Possible Method for Measuring the Proton Form Factors in Processes with and without Proton Spin Flip

TL;DR

This paper proposes a method to measure proton form factors by comparing cross sections with and without proton spin flip, offering a new way to resolve discrepancies in existing measurements.

Contribution

It introduces a novel experimental approach to determine electric and magnetic proton form factors independently through polarized scattering processes.

Findings

Cross section ratios relate to form factor ratios.

Method applicable to various scattering and photoproduction processes.

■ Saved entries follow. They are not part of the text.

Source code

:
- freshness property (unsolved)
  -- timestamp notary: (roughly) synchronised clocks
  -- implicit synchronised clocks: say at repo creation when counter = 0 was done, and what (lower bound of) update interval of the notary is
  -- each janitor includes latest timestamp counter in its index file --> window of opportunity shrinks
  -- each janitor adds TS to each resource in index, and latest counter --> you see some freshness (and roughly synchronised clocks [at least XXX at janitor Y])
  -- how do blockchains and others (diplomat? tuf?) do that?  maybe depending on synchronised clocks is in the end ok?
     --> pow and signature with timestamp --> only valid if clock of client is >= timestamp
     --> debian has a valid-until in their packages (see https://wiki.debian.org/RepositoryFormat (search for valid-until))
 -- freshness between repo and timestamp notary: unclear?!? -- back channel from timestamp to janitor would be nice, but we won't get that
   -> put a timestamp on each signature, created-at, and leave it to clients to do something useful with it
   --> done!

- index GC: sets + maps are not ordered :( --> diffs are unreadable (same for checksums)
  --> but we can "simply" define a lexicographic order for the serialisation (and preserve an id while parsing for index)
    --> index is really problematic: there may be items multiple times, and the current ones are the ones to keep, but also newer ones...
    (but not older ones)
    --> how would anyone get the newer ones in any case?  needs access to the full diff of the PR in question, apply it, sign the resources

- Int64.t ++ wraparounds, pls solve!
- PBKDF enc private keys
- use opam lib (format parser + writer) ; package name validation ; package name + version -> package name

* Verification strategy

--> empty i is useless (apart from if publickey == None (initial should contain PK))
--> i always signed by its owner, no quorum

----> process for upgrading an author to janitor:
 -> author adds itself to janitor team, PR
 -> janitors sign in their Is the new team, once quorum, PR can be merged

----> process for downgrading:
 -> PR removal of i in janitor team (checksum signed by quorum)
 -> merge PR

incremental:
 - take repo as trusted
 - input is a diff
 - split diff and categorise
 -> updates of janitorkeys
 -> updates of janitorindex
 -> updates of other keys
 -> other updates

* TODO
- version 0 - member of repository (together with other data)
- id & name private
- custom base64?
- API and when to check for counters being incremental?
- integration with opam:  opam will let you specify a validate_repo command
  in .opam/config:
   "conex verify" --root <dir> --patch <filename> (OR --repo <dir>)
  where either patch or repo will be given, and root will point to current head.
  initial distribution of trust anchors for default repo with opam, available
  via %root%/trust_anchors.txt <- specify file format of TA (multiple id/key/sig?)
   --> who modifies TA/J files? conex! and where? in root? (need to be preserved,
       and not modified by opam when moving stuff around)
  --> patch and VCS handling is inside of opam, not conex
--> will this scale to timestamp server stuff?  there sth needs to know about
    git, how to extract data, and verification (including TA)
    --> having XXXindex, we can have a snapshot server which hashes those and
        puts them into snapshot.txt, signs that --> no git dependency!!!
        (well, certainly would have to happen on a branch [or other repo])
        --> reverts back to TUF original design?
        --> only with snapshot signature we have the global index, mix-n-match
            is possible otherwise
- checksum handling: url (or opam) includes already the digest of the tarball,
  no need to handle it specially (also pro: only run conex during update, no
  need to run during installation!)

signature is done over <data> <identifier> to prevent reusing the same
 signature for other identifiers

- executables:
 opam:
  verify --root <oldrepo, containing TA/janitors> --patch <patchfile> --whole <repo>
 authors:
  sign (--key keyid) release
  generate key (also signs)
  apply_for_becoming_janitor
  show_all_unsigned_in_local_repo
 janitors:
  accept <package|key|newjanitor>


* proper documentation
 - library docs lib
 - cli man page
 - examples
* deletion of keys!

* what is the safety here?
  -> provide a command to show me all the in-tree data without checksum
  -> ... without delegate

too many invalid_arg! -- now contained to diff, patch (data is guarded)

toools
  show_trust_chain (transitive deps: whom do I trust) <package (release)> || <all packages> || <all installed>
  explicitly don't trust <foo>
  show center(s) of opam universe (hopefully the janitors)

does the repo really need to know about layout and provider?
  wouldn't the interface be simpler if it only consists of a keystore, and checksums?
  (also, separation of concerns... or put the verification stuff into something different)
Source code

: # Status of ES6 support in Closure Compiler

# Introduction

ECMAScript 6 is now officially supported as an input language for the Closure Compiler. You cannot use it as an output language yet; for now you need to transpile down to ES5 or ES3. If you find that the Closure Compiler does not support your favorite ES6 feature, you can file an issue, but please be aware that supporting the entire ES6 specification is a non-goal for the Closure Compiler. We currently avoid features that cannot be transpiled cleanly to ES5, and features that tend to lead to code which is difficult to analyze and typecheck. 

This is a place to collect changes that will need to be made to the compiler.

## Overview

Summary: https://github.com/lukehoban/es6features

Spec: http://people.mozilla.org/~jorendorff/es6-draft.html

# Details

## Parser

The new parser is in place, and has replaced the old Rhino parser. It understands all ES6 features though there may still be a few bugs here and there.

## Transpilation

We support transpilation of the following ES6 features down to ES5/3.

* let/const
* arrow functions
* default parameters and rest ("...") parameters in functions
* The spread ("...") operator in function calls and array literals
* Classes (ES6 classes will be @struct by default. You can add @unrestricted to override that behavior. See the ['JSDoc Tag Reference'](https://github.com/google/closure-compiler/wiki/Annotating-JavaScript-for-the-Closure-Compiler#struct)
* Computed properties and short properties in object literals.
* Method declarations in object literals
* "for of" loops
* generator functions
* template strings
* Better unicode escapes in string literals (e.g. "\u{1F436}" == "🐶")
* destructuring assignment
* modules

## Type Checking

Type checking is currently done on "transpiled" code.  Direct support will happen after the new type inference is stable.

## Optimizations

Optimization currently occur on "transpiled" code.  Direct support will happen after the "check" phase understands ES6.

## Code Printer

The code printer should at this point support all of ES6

Potential to clarify existing experimental contradictions.

Abstract

The ratio of the squares of the electric and magnetic proton form factors is shown to be proportional to the ratio of the cross sections for the elastic scattering of an unpolarized electron on a partially polarized proton with and without proton spin flip. The initial proton at rest should be polarized along the direction of the motion of the final proton. Similar results are valid for both radiative $ep$ scattering and the photoproduction of pairs on a proton in the Bethe--Heitler kinematics. When the initial proton is fully polarized in the direction of the motion of the final proton, the cross section for the $ep \to ep$ process, as well as for the $ep \to ep \gamma$ and $\gamma p \to e \bar e p$ processes, without (with) proton spin flip is expressed only in terms of the square of the electric (magnetic) proton form factor. Such an experiment on the measurement of the cross sections without and with proton spin flip would make it possible to acquire new independent data on the behavior of $G_E^2(Q^2)$ and $G_M^2(Q^2)$, which are necessary for resolving the contradictions appearing after the experiment of the JLab collaboration on the measurement of the proton form factors with the method of polarization transfer from the initial electron to the final proton.